Ces documents ont occupé une place importante dans le procès intenté par M. Stern - aujourd'hui vice-président et gestionnaire de portefeuille de l'Industrielle Alliance -, car il avance avoir été mis à la porte parce qu'il refusait d'utiliser «de l'information confidentielle volée à un des concurrents de VMD», selon les termes utilisés par le juge Cullen.

Chou blanc

M. Stern argue également que VMD l'a renvoyé en raison de son refus de permettre des pratiques «d'évasion fiscale» et de transactions «inappropriées» de titres à la succursale de Westmount, résume aussi le magistrat dans le paragraphe 229 de son jugement.

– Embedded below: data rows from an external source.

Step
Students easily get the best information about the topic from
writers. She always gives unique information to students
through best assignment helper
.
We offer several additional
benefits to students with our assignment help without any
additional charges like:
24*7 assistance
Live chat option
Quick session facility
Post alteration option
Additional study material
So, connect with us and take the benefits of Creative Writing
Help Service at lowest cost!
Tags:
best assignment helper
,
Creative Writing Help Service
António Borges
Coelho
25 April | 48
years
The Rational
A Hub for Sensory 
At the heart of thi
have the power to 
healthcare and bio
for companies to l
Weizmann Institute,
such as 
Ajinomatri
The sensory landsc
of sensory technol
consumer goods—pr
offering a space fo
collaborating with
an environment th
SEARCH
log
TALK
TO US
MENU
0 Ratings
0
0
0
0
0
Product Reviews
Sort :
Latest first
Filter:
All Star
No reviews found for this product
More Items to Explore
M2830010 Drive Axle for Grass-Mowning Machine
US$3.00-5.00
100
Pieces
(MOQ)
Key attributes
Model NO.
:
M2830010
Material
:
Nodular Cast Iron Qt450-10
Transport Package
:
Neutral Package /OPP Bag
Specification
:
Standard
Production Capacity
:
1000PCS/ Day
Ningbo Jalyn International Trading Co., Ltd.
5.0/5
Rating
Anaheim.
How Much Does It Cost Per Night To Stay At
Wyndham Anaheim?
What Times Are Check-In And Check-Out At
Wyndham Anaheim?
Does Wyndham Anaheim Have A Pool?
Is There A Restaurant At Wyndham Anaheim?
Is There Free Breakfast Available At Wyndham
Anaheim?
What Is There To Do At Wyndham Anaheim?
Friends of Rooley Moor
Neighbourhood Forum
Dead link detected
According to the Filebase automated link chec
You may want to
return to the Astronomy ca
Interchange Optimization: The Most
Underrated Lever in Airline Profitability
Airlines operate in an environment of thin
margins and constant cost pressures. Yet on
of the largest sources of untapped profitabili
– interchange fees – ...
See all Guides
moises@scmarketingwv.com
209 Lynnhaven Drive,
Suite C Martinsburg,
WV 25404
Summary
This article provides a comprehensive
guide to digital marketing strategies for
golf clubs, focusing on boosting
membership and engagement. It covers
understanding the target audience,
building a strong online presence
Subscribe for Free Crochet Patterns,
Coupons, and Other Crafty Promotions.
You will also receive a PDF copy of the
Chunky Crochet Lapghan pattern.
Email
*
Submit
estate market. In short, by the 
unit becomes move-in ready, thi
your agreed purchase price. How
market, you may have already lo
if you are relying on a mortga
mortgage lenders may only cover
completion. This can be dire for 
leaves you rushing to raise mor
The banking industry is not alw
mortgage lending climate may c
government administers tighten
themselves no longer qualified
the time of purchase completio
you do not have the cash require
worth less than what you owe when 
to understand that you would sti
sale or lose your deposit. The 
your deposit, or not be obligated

Cependant, M. Stern a fait chou blanc et le juge Cullen fait une tout autre lecture des raisons de son renvoi.

Après avoir fait le détail des nombreuses difficultés de M. Stern avec ses supérieurs et VMD entre avril 2003 et le 5 janvier 2006, date du congédiement, le magistrat écrit: «Si M. Stern avait voulu être congédié immédiatement, il n'aurait pas agi différemment.»

Selon le juge, VMD a d'abord rétrogradé son employé - il était responsable de la succursale de Westmount - pour des raisons sérieuses, et les motifs pour le congédier par la suite, en janvier 2005, étaient tout aussi solides.

«M. Stern n'a pas été rétrogradé parce qu'il refusait d'utiliser des informations obtenues sans droit... [mais parce] qu'il était devenu impossible de travailler avec lui de façon coopérative en raison de sa méfiance profonde envers la direction de VMD...», soumet le juge.

«Il [M. Stern] n'a pas seulement échoué à atteindre les objectifs de performance fixés par son employeur, il n'a même pas essayé [de le faire] avec diligence», ajoute-t-il.

»Allégations»

Joint par La Presse Affaires, André Chapleau, porte-parole, a indiqué que VMD est satisfaite du jugement Cullen. Malgré les conclusions du juge, M. Chapleau a déclaré: «Nous n'avons jamais reconnu avoir utilisé une liste [de la FBN]. Ce sont des allégations et nous ne les avons jamais reconnues.»

L'avocat de M. Stern, Gordon Selig, n'a pas très bien accueilli les conclusions du magistrat et il a indiqué que son client n'a pas encore décidé s'il interjettera appel.